The exhibit was put together in conjunction with the Centennial Celebration of Philippine Independence, the Philippine Centennial Committee-Hawaii and Equitable, said Tatar.

This show is straight and dignified, less hands-on and more word-heavy. A major portion is devoted to the record of the First Filipino infantry of the U.S. Army in World War II, whose exploits are often overshadowed by Japanese-American veterans.

Displays include early plantation lifestyles that illuminate Filipino attitudes toward community and family, plus a wall of local Filipino heroes, which, naturally, includes Star-Bulletin artist Corky Trinidad, and the Gov. Ben Cayetano.

Kapalama School also got into the act, contributing dozens of excellent paintings by kids that reflect their views of growing up Filipino.

Staff contributed to display

Kam is particularly pleased that Filipino staff at the museum pitched in and helped, from building Christmas paroles and kites to planting a Filipino garden around the kid's outside play area.

"They did a beautiful job. The idea of using less space and high yield is very Filipino, and makes for some unique gardens," said Bishop Museum's groundskeeping czar Tommy Boyd. "And we learned a lot about the connection of Hawaii to the Philippines. For example, I didn't know that the national flower of the Philippines is pikake."

"The last time there was an exhibit on Filipinos at Bishop Museum was 1981, so we're very pleased with this one," said University of Hawaii Ethnic Studies professor Dean Alegado, one of the advisors for the exhibit. "It's a real opportunity to bring the community together, particularly since the centennial of June 12 (the Filipino revolutionary independence day)."

The centennial of the Filipino-American War, over the next few years, as both countries look back on their time together, will call for new interpretive challenges, said Alegado.

The war is largely overlooked in American textbooks -- how many of you have heard of Apache leader Geronimo and how many have you heard of Filipino leader Aguinaldo? -- although the nation was bitterly divided over the conflict at the time, a preview of U.S. involvement in Vietnam.

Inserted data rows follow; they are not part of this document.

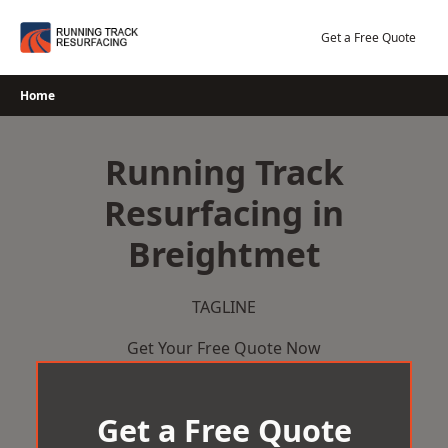
Skip
to
Get a Free Quote
content
Home
Running Track
Resurfacing in
Breightmet
TAGLINE
Get Your Free Quote Now
Get a Free Quote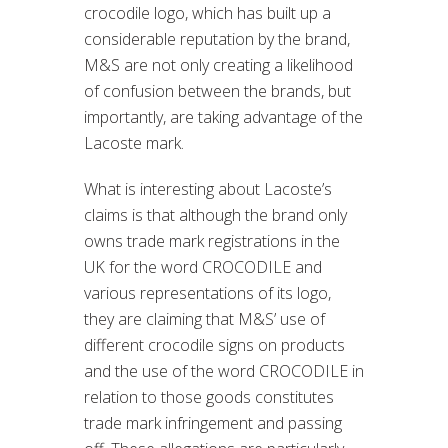
crocodile logo, which has built up a
considerable reputation by the brand,
M&S are not only creating a likelihood
of confusion between the brands, but
importantly, are taking advantage of the
Lacoste mark.
What is interesting about Lacoste’s
claims is that although the brand only
owns trade mark registrations in the
UK for the word CROCODILE and
various representations of its logo,
they are claiming that M&S’ use of
different crocodile signs on products
and the use of the word CROCODILE in
relation to those goods constitutes
trade mark infringement and passing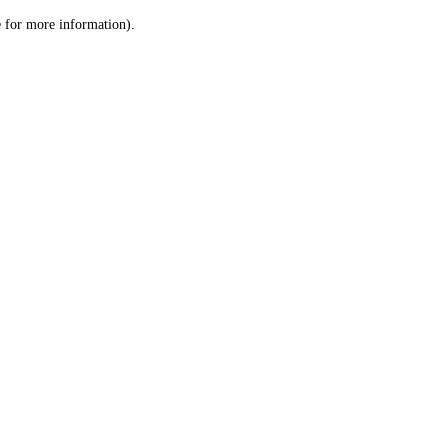
le for more information)
.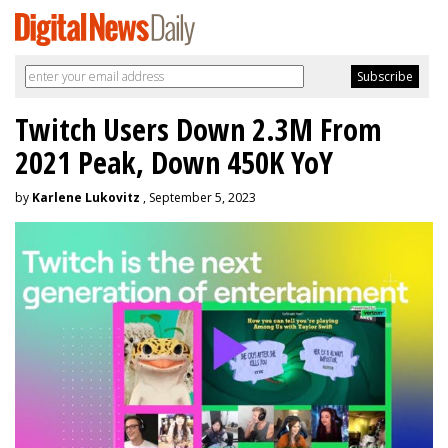
Twitch Users Down 2.3M From
2021 Peak, Down 450K YoY
by
Karlene Lukovitz
, September 5, 2023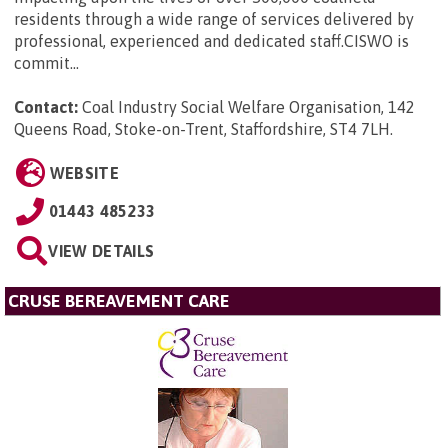
residents through a wide range of services delivered by
professional, experienced and dedicated staff.CISWO is
commit...
Contact:
Coal Industry Social Welfare Organisation, 142
Queens Road, Stoke-on-Trent, Staffordshire, ST4 7LH
.
WEBSITE
01443 485233
VIEW DETAILS
CRUSE BEREAVEMENT CARE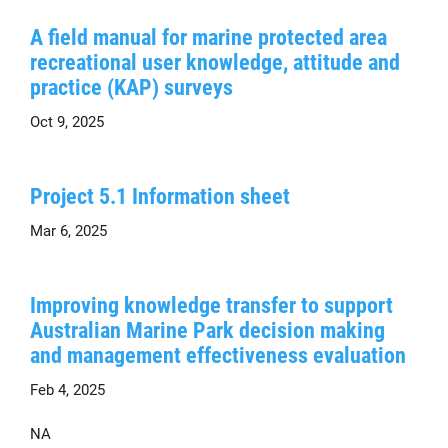
A field manual for marine protected area
recreational user knowledge, attitude and
practice (KAP) surveys
Oct 9, 2025
Project 5.1 Information sheet
Mar 6, 2025
Improving knowledge transfer to support
Australian Marine Park decision making
and management effectiveness evaluation
Feb 4, 2025
NA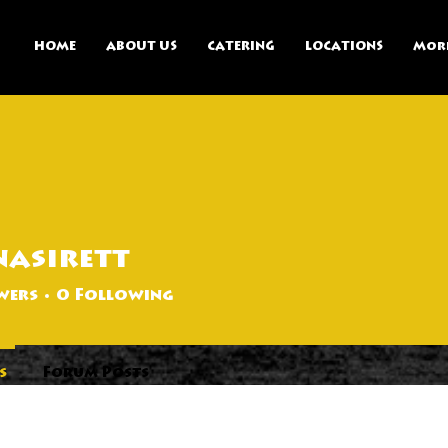
HOME
ABOUT US
CATERING
LOCATIONS
Mor
asirett
tt
wers
0
Following
s
Forum Posts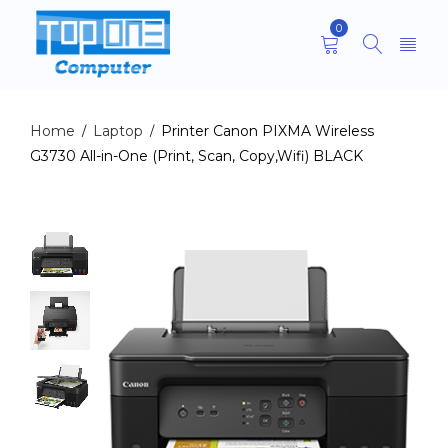
0
Home
Laptop
Printer Canon PIXMA Wireless
/
/
G3730 All-in-One (Print, Scan, Copy,Wifi) BLACK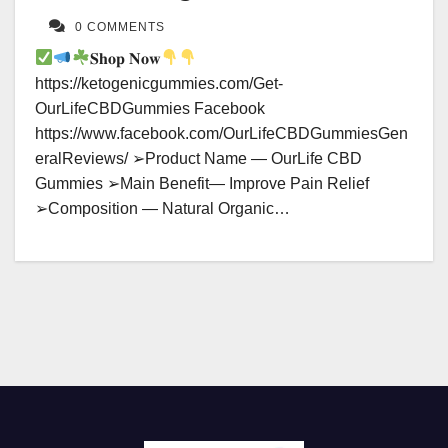
0 COMMENTS
𝐒𝐡𝐨𝐩 𝐍𝐨𝐰
https://ketogenicgummies.com/Get-
OurLifeCBDGummies Facebook
https://www.facebook.com/OurLifeCBDGummiesGen
eralReviews/ ➢Product Name — OurLife CBD
Gummies ➢Main Benefit— Improve Pain Relief
➢Composition — Natural Organic…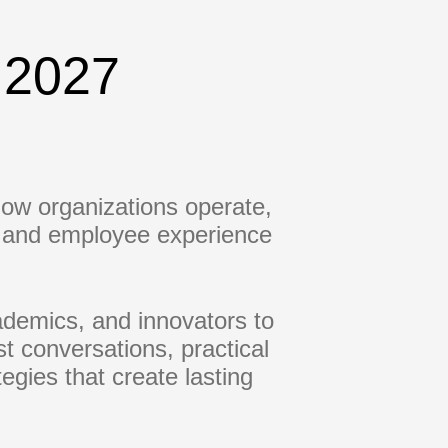
 2027
 how organizations operate,
e, and employee experience
demics, and innovators to
st conversations, practical
egies that create lasting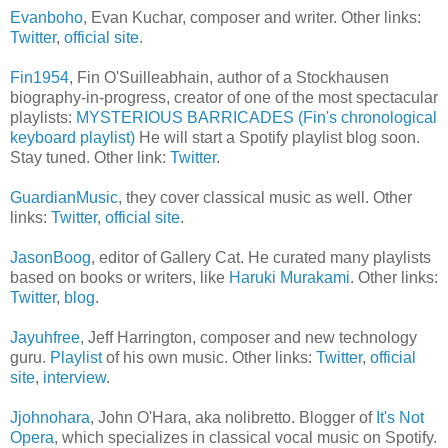
Evanboho
, Evan Kuchar, composer and writer. Other links:
Twitter
,
official site
.
Fin1954
, Fin O'Suilleabhain, author of a Stockhausen
biography-in-progress, creator of one of the most spectacular
playlists:
MYSTERIOUS BARRICADES (Fin's chronological
keyboard playlist)
He will start a Spotify playlist blog soon.
Stay tuned. Other link:
Twitter
.
GuardianMusic
, they cover classical music as well. Other
links:
Twitter
,
official site
.
JasonBoog
, editor of Gallery Cat. He curated many playlists
based on books or writers, like
Haruki Murakami
. Other links:
Twitter
,
blog
.
Jayuhfree
, Jeff Harrington, composer and new technology
guru.
Playlist
of his own music. Other links:
Twitter
,
official
site
,
interview
.
Jjohnohara
, John O'Hara, aka nolibretto. Blogger of
It's Not
Opera
, which specializes in classical vocal music on Spotify.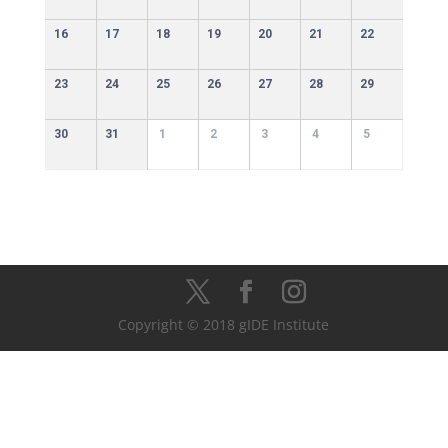
16
17
18
19
20
21
22
23
24
25
26
27
28
29
30
31
1
2
3
4
5
Copyright © 2018 gIDE Institute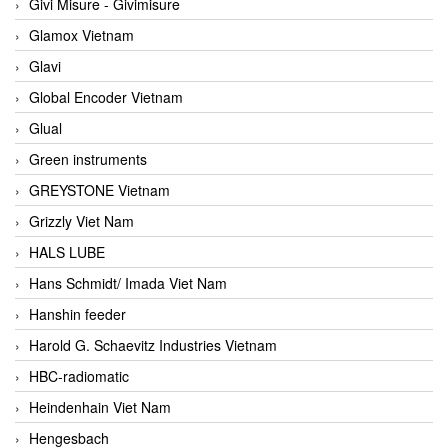
Givi Misure - Givimisure
Glamox Vietnam
Glavi
Global Encoder Vietnam
Glual
Green instruments
GREYSTONE Vietnam
Grizzly Viet Nam
HALS LUBE
Hans Schmidt/ Imada Viet Nam
Hanshin feeder
Harold G. Schaevitz Industries Vietnam
HBC-radiomatic
Heindenhain Viet Nam
Hengesbach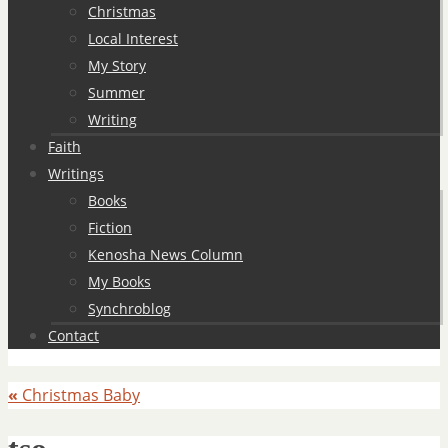
Christmas
Local Interest
My Story
Summer
Writing
Faith
Writings
Books
Fiction
Kenosha News Column
My Books
Synchroblog
Contact
«
Christmas Baby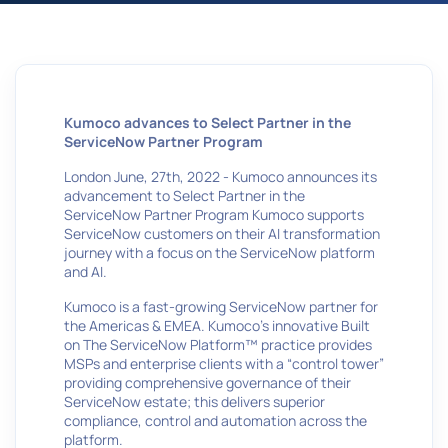
Kumoco advances to Select Partner in the
ServiceNow Partner Program
London June, 27th, 2022 - Kumoco announces its
advancement to Select Partner in the
ServiceNow Partner Program Kumoco supports
ServiceNow customers on their AI transformation
journey with a focus on the ServiceNow platform
and AI.
Kumoco is a fast-growing ServiceNow partner for
the Americas & EMEA. Kumoco’s innovative Built
on The ServiceNow Platform™ practice provides
MSPs and enterprise clients with a “control tower”
providing comprehensive governance of their
ServiceNow estate; this delivers superior
compliance, control and automation across the
platform.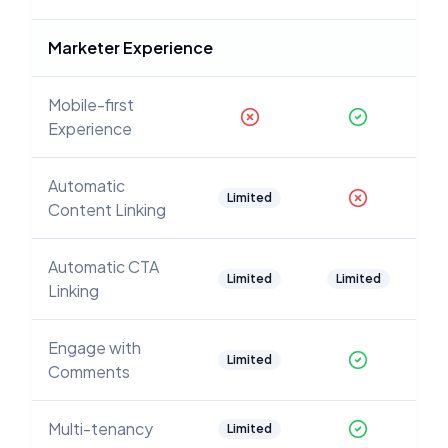
Marketer Experience
Mobile-first
Experience
Automatic
Limited
Content Linking
Automatic CTA
Limited
Limited
Linking
Engage with
Limited
Comments
Multi-tenancy
Limited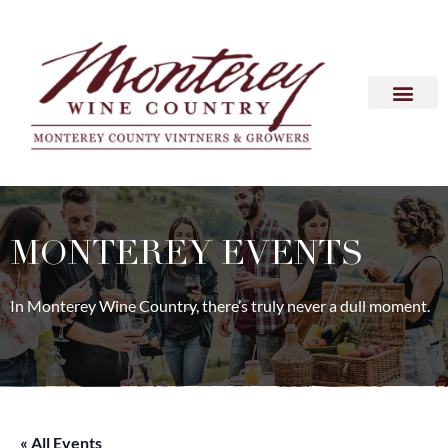
MONTEREY EVENTS
In Monterey Wine Country, there’s truly never a dull moment.
« All Events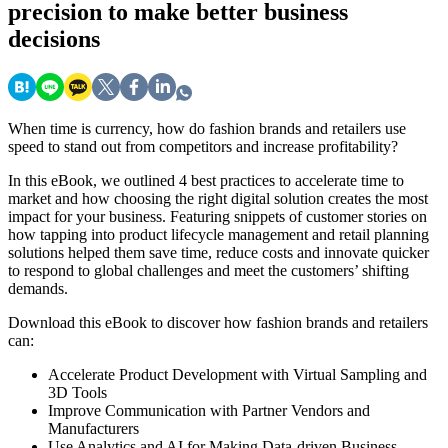
precision to make better business
decisions
When time is currency, how do fashion brands and retailers use
speed to stand out from competitors and increase profitability?
In this eBook, we outlined 4 best practices to accelerate time to
market and how choosing the right digital solution creates the most
impact for your business. Featuring snippets of customer stories on
how tapping into product lifecycle management and retail planning
solutions helped them save time, reduce costs and innovate quicker
to respond to global challenges and meet the customers’ shifting
demands.
Download this eBook to discover how fashion brands and retailers
can:
Accelerate Product Development with Virtual Sampling and
3D Tools
Improve Communication with Partner Vendors and
Manufacturers
Use Analytics and AI for Making Data-driven Business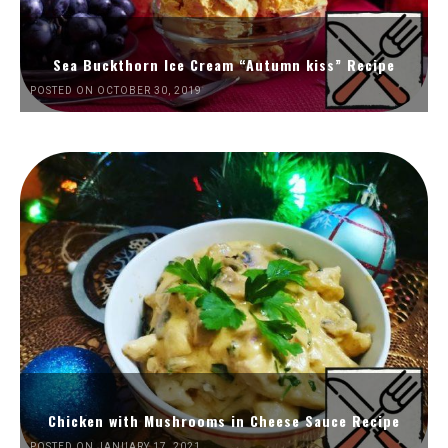
Sea Buckthorn Ice Cream “Autumn kiss” Recipe
POSTED ON OCTOBER 30, 2019
Chicken with Mushrooms in Cheese Sauce Recipe
POSTED ON JANUARY 17, 2021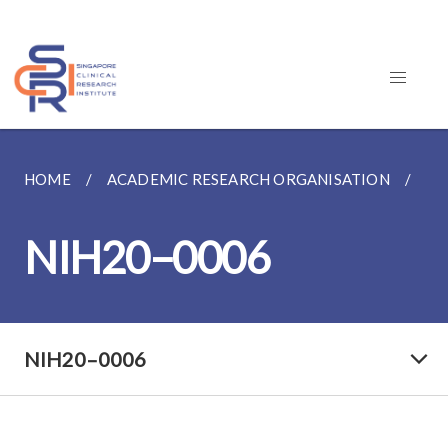
HOME
ACADEMIC RESEARCH ORGANISATION
FE
NIH20–0006
NIH20–0006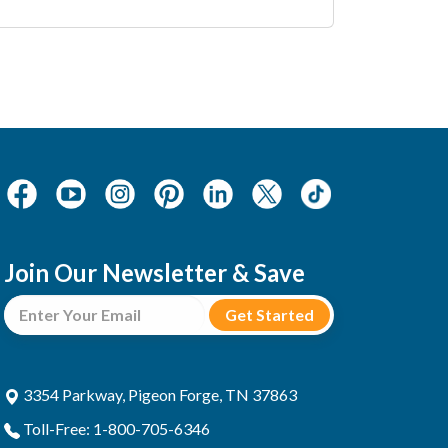
Join Our Newsletter & Save
3354 Parkway, Pigeon Forge, TN 37863
Toll-Free: 1-800-705-6346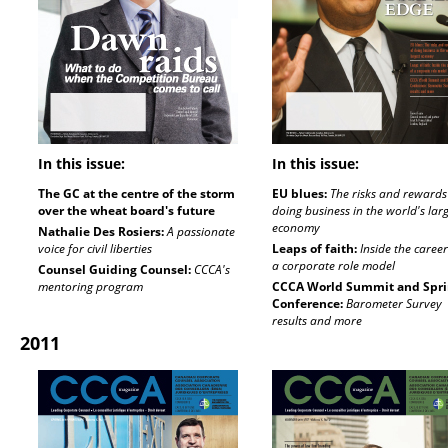
In this issue:
In this issue:
The GC at the centre of the storm
EU blues:
The risks and rewards
over the wheat board's future
doing business in the world's lar
economy
Nathalie Des Rosiers:
A passionate
voice for civil liberties
Leaps of faith:
Inside the career
a corporate role model
Counsel Guiding Counsel:
CCCA's
mentoring program
CCCA World Summit and Spr
Conference:
Barometer Survey
results and more
2011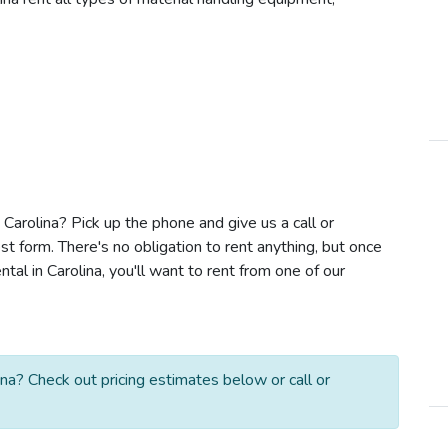
n Carolina? Pick up the phone and give us a call or
t form. There's no obligation to rent anything, but once
tal in Carolina, you'll want to rent from one of our
ina? Check out pricing estimates below or call or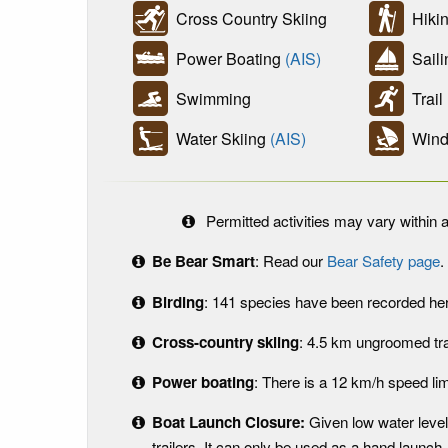
Cross Country Skiing
Hikin
Power Boating
(AIS)
Sail
Swimming
Trail
Water Skiing
(AIS)
Wind 
Permitted activities may vary within a
Be Bear Smart
: Read our
Bear Safety page
.
Birding
: 141 species have been recorded here
Cross-country skiing
: 4.5 km ungroomed tra
Power boating
: There is a 12 km/h speed lim
Boat Launch Closure:
Given low water level
trailers. It can only be used as a hand launch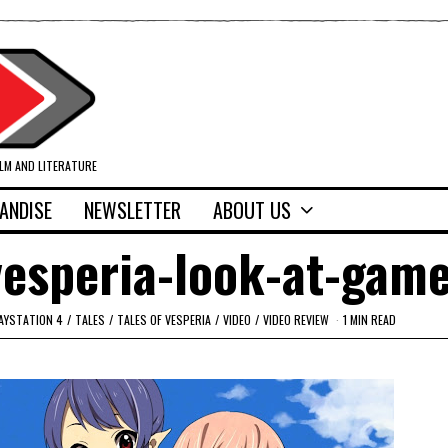
ILM AND LITERATURE
ANDISE
NEWSLETTER
ABOUT US
vesperia-look-at-gam
AYSTATION 4
/
TALES
/
TALES OF VESPERIA
/
VIDEO
/
VIDEO REVIEW
1 MIN READ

"That's because it's depicted as an insurrection, not a war," said Alegado. "An insurrection that required 70,000 U.S. troops and resulted in 600,000 Filipino deaths. We got off on the wrong foot."

Although, like most Bishop Museum exhibits, the focus is on culture rather than history, the parallels between the Philippines and Hawaii are explored. "Probably nothing short of a miracle could have prevented Hawaii and the Philippines being annexed by SOMEBODY," said Alegado.

"But it wasn't a sure thing. The vote in Congress to annex the Philippines passed by only one vote. One vote a different way, and our history would be completely different."

And Hawaii, the "melting pot" of Pacific cultures, would be short a vital ingredient.

Tapa

Exhibit facts

Bullet What: "Filipino Americans of Hawaii" runs tomorrow through Feb. 28, and "Animal SuperSenses,"
Bullet When: Currently open, runs through Mar. 8.Bishop Museum is open 9 a.m. to 5 p.m. daily.
Bullet Admission: $14.95; $11.95 for youth 4 to 12; $7.95 for local adults; $6.95 for youth, military and seniors; free for museum members and children under 4.